Back at mgon (now thatforum.com), there was a person named Sarge. He was by far the most responsible, nicest, kindest, most respectful member ever. We were all guessing he was in his 30's, 40's. He refused to tell us, until he left, when we learned he was 12.

Age ain't nothin' but a number.


----------



## Androo (Sep 23, 2003)

i am a kid
14  you all should kno by now!


----------



## Androo (Sep 23, 2003)

AND WHATS WITH THE LORD OF THE RINGS AVATAR THEME!?
shouldn't it be apple products?


----------



## Trip (Sep 23, 2003)

"Being grown up isn't half as fun as growing up. These are the best days of our lives" 
The Ataris


----------



## Arden (Sep 24, 2003)

Hey, what's with the second category being 13-*18*?  I've been gambling, I just opened a bank account, I'm old enough to take out a home loan, I'm old enough to buy porn and cigarettes (though I wouldn't), I can sign up for all sorts of stuff I couldn't before, and you're going to lump me in with the high-schoolers?


----------



## Darkshadow (Sep 24, 2003)

Yes.


----------



## Dusky (Sep 24, 2003)

I'll be 25 on November 19.  Sometimes I look at myself in the mirror, and think, "That's me?"  It doesn't seem that long ago that I was a kid.


----------



## eric halfabee (Sep 24, 2003)

I'm still a kid (OK don't al agree at once).

See my sig.


----------



## pds (Sep 24, 2003)

47 years young,

oh sh!t, no 48

Damn no! 49

years young!


----------



## Zammy-Sam (Sep 25, 2003)

I have a very low screenres, pds. At what number did your age finally stabilize?  
Young ppl tend to answer on the question how old they are this way: "17! *slient* in 3 months" 
Older ppl tend to say they stopped counting at 35years


----------



## Arden (Sep 25, 2003)

That's because we all want to be 25 and perfect.  I really don't care; age is just another statistic in the flowcharts of your life.


----------



## Darkshadow (Sep 25, 2003)

You say that _now_.  Wait till you get older.


----------



## hulkaros (Sep 25, 2003)




----------



## Arden (Sep 26, 2003)

Believe me, when I'm 45, I'll be proud to be 45.  When it's March 28, 2055, I'll be _proud_ to be turning 70 the next day, knowing full well that many people in other countries don't even live close to that long.


----------



## Cat (Sep 26, 2003)

It's not about how long you live, but how well. Quantity doesn't matter, quality does. It's a bit like postcounts ...


----------



## Arden (Sep 26, 2003)

And with me, I've got both.   ::angel::


----------



## Darkshadow (Sep 26, 2003)

Only because you have to comment on everything.  That sorta thing will get your butt kicked IRL 

I should know, I seem to make a lot of comments myself.


----------



## pds (Sep 26, 2003)

> _Originally posted by Zammy-Sam _
> *I have a very low screenres, pds. At what number did your age finally stabilize?
> Young ppl tend to answer on the question how old they are this way: "17! *slient* in 3 months"
> Older ppl tend to say they stopped counting at 35years  *



yeah, nine years ago I became older than my father, bless him.
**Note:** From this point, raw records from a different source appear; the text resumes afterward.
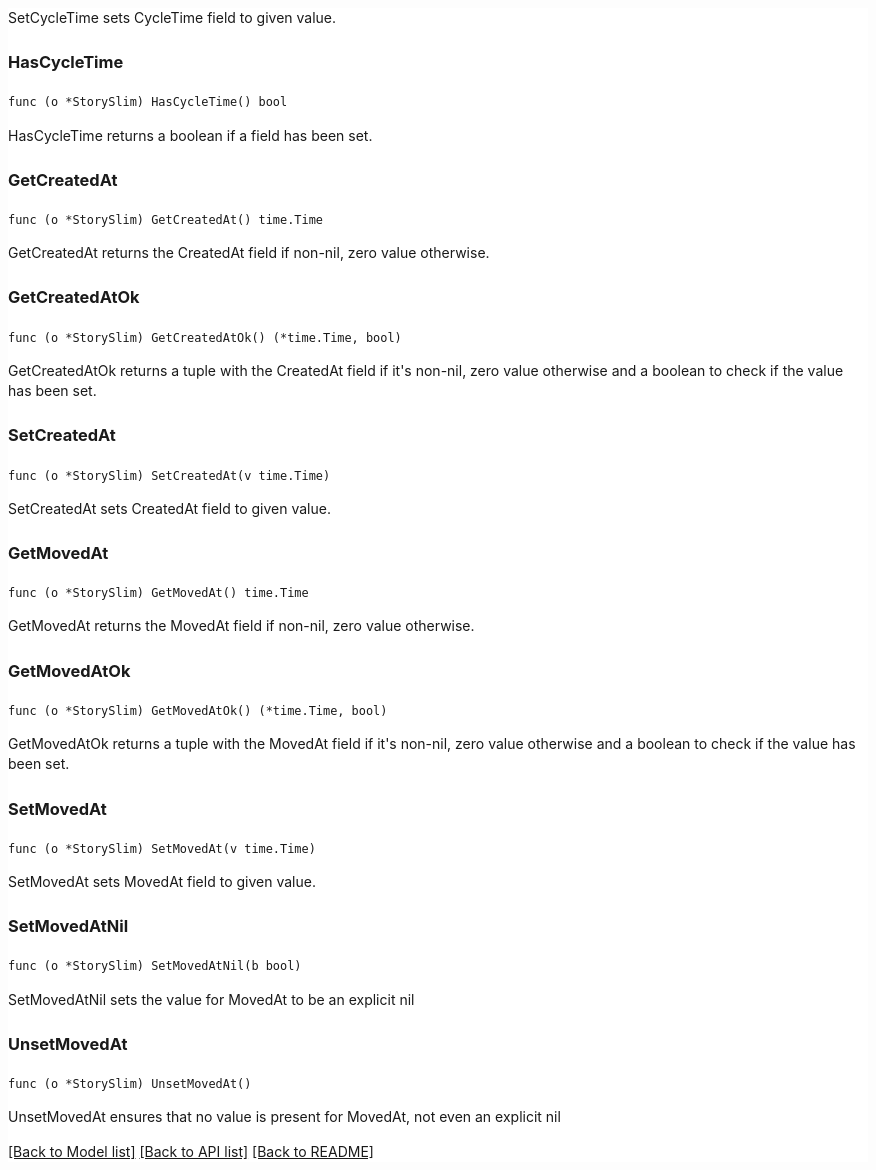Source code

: SetCycleTime sets CycleTime field to given value.

### HasCycleTime

`func (o *StorySlim) HasCycleTime() bool`

HasCycleTime returns a boolean if a field has been set.

### GetCreatedAt

`func (o *StorySlim) GetCreatedAt() time.Time`

GetCreatedAt returns the CreatedAt field if non-nil, zero value otherwise.

### GetCreatedAtOk

`func (o *StorySlim) GetCreatedAtOk() (*time.Time, bool)`

GetCreatedAtOk returns a tuple with the CreatedAt field if it's non-nil, zero value otherwise
and a boolean to check if the value has been set.

### SetCreatedAt

`func (o *StorySlim) SetCreatedAt(v time.Time)`

SetCreatedAt sets CreatedAt field to given value.


### GetMovedAt

`func (o *StorySlim) GetMovedAt() time.Time`

GetMovedAt returns the MovedAt field if non-nil, zero value otherwise.

### GetMovedAtOk

`func (o *StorySlim) GetMovedAtOk() (*time.Time, bool)`

GetMovedAtOk returns a tuple with the MovedAt field if it's non-nil, zero value otherwise
and a boolean to check if the value has been set.

### SetMovedAt

`func (o *StorySlim) SetMovedAt(v time.Time)`

SetMovedAt sets MovedAt field to given value.


### SetMovedAtNil

`func (o *StorySlim) SetMovedAtNil(b bool)`

 SetMovedAtNil sets the value for MovedAt to be an explicit nil

### UnsetMovedAt
`func (o *StorySlim) UnsetMovedAt()`

UnsetMovedAt ensures that no value is present for MovedAt, not even an explicit nil

[[Back to Model list]](../README.md#documentation-for-models) [[Back to API list]](../README.md#documentation-for-api-endpoints) [[Back to README]](../README.md)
it's just that since every year a year becomes a smaller percentage of my life, so they seem to go by quicker. I still think of myself as twenty-something, but gravity keeps trying to tell me that ain't so


----------



## toast (Sep 29, 2003)

20 yrs-old, but just as dumb as 10 years ago. Voted 19-24, though.


----------



## iMan (Oct 4, 2003)

oh, I'm a kid alright at 26 

Viktor


----------